Maybe Russia could broaden the land giveaway to include its rural villages, which are literally dying out.
Rapid urbanisation and industrial farming has led to a catastrophic situation in Russia's poverty-stricken hinterlands.
http://www.aljazeera.com/indepth/featur ... 12286.html
Zharki village, Russia - Antonina Nikolaeva thinks her village needs no public school or even a store.
"Only old people are left here. And what do we, old people, do? We die," the grey-eyed, portly 75-year-old widow said, standing in the doorway of her unpainted wooden house made of entire logs.
The home was built years before Nikolaeva's birth, when dozens of collective farmers populated this village in the Pskov region, which lies 600km west of Moscow.
These days only eight people live in Zharki, one of Russia's dying villages that have become painfully ubiquitous throughout Russia. While President Vladimir Putin flexes the Kremlin's military and political muscles in Syria and Ukraine, his own nation's countryside - a backbone of Russia's national identity, culture, and demographics for centuries - is dying, slowly and inevitably.

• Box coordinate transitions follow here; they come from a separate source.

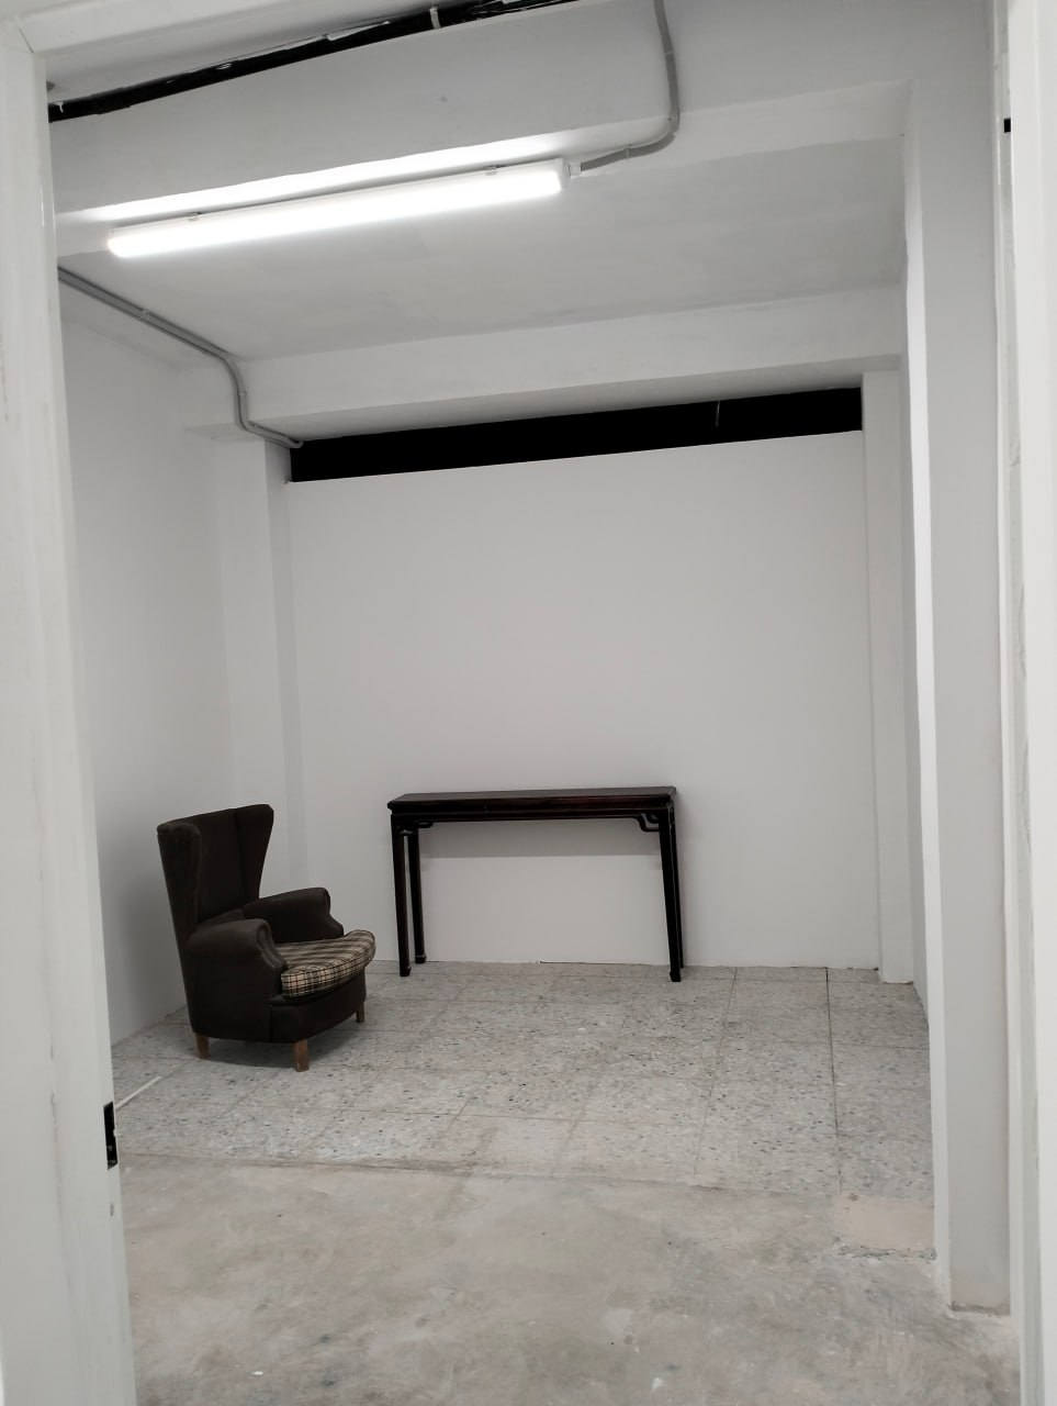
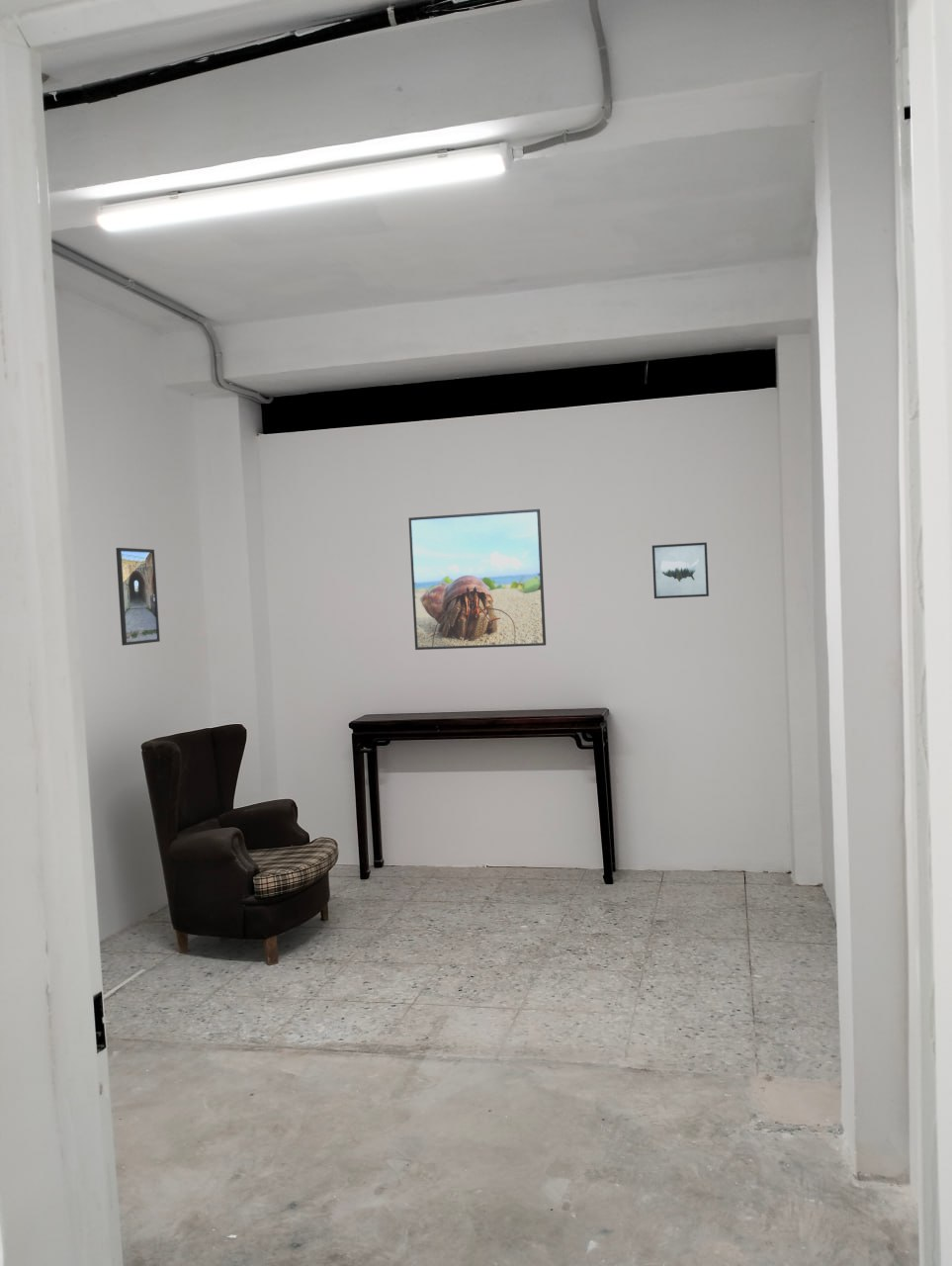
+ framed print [115,547,161,647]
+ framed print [407,508,547,651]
+ wall art [651,541,710,599]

Although rapid urbanisation and industrial farming depopulate rural areas from China to Canada, the situation in Russia is especially catastrophic. Almost 36,000 villages, or one in four, have 10 residents or fewer. Another 20,000 are abandoned, according to Russia's latest nationwide census conducted in 2010.
Fewer than a quarter of Russians live in rural areas these days - three times fewer than 120 years ago, according to the only tsarist-era census done in 1897.